WRITTEN TASK A: In the passage on the Gaza assassination, who was killed along with Bahaa Abu al-Ata?

EXCERPTED PASSAGE:
This morning, Israel carried out a targeted assassination of the senior military commander of Palestinian Islamic Jihad in Shajiaya, in the north of the besieged Gaza Strip. Bahaa Abu al-Ata, 42 and his wife Asma Mohammed, 39 were killed as a bomb struck their home in the early hours of this morning. Syrian state media reported that several hours later, two rockets were fired from Israeli war planes in the Galilee, targeting the home of senior Palestinian Islamic Jihad leader Akram Ajouri in Damascus. The attack in Gaza was described by Israeli military spokesman Lt Col Jonathan Conricus as “surgical”: carried out against an individual who they believed was planning an imminent attack on Israel. Bahaa Abu al-Ata was described as ‘a ticking bomb’, and the assassination as ‘a pre-emptive strike aimed to kill a senior military commander’.

The political timing of this assassination is striking. MK Omer Barlev, a former member of the Knesset Foreign Affairs and Defense Committee this morning claimed that the assassination was politically motivated, coming just seven days before the opposition mandate for Benjamin Nettanyahu to form a government expires. In an attempt to hold the rightwing bloc together during protracted negotiations, Netanyahu recently appointed Naftali Bennett as Defense Minister, who has previously called for the assassination of Hamas leadership in Gaza.

But targeted leadership assassinations in Gaza are uncommon. Although extra-judicial killings do happen in Gaza (most recently Hamid Abdul Khudri, a financier of Hamas was killed in a missile attack on his moving car in May 2019), this is the first leadership assassination since Ahmed al-Jabari in 2012, the then head of the Hamas military wing. That assassination sparked the 2012 Operation Pillar Defense, in which174 Palestinians were killed in eight days. Since then, an implicit acknowledgement between Israel and Gaza has been that high-level extra judicial killings lead to severe escalations, and have since been avoided.

[Saved entries]
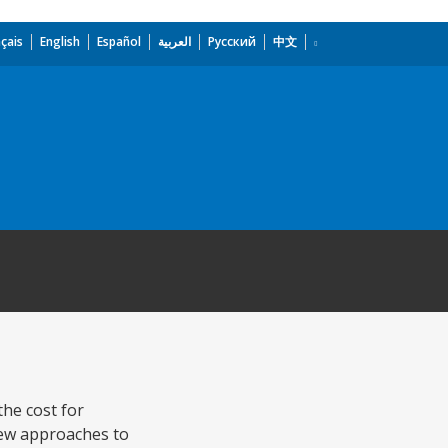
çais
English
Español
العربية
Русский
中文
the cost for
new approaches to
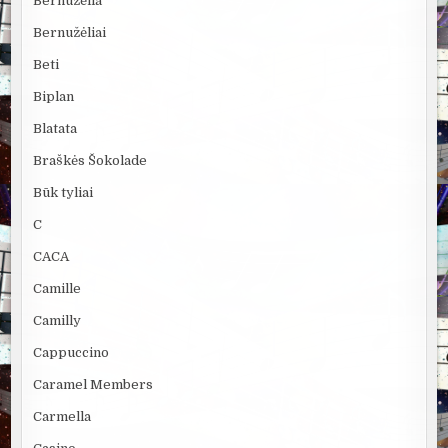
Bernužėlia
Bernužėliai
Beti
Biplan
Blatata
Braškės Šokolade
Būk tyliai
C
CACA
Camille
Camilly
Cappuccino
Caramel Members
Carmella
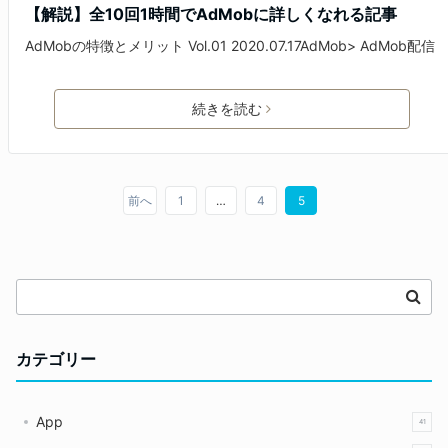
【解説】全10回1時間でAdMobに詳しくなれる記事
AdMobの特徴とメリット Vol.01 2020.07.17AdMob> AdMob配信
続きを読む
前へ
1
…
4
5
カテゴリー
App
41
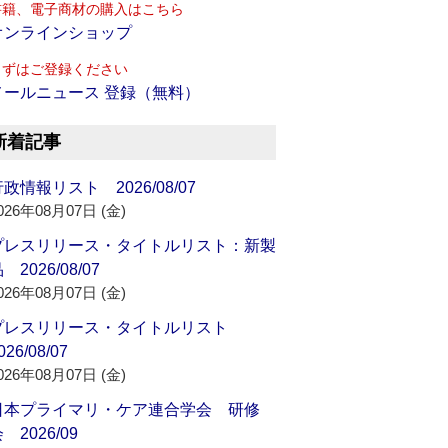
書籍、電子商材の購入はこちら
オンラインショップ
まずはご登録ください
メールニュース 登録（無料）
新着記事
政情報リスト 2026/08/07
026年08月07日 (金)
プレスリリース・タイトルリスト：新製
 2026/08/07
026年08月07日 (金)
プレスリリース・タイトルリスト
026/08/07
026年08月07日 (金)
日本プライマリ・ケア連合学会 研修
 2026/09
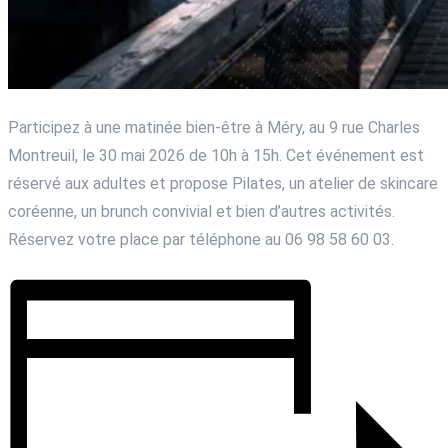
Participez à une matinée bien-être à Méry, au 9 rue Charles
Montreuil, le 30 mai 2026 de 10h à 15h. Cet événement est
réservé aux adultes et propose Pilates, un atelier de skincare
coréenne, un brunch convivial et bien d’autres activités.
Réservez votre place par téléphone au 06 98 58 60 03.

WRITTEN TASK B: Return every line of the saved entries above word for word, leaving out the pictures.

RESPONSE BOX A: His wife, Asma Mohammed, 39.

RESPONSE BOX B:
çais
English
Español
العربية
Русский
中文
the cost for
new approaches to
Bernužėlia
Bernužėliai
Beti
Biplan
Blatata
Braškės Šokolade
Būk tyliai
C
CACA
Camille
Camilly
Cappuccino
Caramel Members
Carmella
【解説】全10回1時間でAdMobに詳しくなれる記事
AdMobの特徴とメリット Vol.01 2020.07.17AdMob> AdMob配信
続きを読む
前へ
1
…
4
5
カテゴリー
App
41
書籍、電子商材の購入はこちら
オンラインショップ
まずはご登録ください
メールニュース 登録（無料）
新着記事
政情報リスト 2026/08/07
026年08月07日 (金)
プレスリリース・タイトルリスト：新製
 2026/08/07
026年08月07日 (金)
プレスリリース・タイトルリスト
026/08/07
026年08月07日 (金)
日本プライマリ・ケア連合学会 研修
 2026/09
Participez à une matinée bien-être à Méry, au 9 rue Charles
Montreuil, le 30 mai 2026 de 10h à 15h. Cet événement est
réservé aux adultes et propose Pilates, un atelier de skincare
coréenne, un brunch convivial et bien d’autres activités.
Réservez votre place par téléphone au 06 98 58 60 03.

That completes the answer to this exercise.